> Assignment:
For the string "playa", search the entries below and copy every line where it appears.

* * *

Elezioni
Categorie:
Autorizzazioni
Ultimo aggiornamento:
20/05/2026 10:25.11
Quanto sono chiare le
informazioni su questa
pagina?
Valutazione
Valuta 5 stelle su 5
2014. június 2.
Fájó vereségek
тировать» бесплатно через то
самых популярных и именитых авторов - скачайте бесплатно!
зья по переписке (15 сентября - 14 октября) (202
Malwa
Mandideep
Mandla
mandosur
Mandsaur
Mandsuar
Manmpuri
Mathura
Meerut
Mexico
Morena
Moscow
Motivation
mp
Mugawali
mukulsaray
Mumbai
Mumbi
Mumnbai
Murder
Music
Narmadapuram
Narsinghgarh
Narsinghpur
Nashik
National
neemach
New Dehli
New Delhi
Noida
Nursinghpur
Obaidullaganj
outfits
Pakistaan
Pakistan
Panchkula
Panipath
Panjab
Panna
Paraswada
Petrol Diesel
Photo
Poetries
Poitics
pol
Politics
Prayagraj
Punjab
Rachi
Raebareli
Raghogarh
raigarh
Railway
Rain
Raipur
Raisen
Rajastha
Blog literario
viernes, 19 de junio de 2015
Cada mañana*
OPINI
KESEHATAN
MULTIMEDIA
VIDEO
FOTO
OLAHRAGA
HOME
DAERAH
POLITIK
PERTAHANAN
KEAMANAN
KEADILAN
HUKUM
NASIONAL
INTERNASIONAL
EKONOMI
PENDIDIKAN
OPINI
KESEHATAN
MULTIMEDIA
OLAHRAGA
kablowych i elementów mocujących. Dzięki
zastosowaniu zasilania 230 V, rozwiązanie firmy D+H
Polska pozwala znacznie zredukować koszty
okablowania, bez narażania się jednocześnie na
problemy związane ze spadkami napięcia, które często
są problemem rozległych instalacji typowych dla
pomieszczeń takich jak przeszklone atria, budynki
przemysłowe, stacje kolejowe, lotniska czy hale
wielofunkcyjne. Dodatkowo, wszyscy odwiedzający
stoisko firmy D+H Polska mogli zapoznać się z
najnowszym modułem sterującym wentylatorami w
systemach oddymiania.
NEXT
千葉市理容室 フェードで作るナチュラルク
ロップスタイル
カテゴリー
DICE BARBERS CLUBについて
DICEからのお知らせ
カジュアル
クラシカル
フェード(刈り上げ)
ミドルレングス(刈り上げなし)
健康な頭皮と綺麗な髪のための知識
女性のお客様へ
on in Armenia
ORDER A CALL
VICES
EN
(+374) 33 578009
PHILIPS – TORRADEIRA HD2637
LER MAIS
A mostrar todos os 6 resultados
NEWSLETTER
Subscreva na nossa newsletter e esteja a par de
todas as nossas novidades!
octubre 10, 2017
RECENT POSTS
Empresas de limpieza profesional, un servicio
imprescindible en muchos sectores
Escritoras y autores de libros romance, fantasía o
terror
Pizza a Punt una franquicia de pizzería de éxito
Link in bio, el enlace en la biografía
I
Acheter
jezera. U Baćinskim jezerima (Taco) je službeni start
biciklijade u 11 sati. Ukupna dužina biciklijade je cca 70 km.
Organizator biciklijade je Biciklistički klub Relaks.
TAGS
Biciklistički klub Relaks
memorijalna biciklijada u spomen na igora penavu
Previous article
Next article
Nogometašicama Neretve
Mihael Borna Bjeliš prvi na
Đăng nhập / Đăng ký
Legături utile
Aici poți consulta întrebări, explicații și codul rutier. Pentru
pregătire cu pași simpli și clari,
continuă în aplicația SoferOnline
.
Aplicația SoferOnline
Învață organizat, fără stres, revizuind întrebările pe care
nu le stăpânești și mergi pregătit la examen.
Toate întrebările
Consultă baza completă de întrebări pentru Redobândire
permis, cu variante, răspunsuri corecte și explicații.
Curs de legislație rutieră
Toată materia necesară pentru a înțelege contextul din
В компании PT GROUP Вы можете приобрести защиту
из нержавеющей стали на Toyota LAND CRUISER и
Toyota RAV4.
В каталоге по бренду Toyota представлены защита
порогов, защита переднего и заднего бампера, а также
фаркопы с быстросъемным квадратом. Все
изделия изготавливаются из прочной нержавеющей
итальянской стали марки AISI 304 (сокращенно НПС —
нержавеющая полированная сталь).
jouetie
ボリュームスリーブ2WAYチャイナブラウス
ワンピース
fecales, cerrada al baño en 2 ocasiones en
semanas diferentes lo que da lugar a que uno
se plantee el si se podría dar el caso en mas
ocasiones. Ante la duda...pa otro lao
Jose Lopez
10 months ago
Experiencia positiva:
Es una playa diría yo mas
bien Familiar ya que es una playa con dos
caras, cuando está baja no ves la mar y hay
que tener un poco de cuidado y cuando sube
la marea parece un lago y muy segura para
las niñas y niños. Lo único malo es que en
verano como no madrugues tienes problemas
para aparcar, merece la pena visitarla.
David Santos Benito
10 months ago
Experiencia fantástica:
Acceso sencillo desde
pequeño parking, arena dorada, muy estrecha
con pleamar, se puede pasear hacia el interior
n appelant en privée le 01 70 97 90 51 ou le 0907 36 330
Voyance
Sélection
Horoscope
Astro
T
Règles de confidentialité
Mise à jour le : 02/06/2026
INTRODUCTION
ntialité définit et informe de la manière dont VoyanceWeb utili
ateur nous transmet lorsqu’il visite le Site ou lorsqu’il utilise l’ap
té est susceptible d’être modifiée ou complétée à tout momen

* * *

> Answer:
Es una playa diría yo mas
bien Familiar ya que es una playa con dos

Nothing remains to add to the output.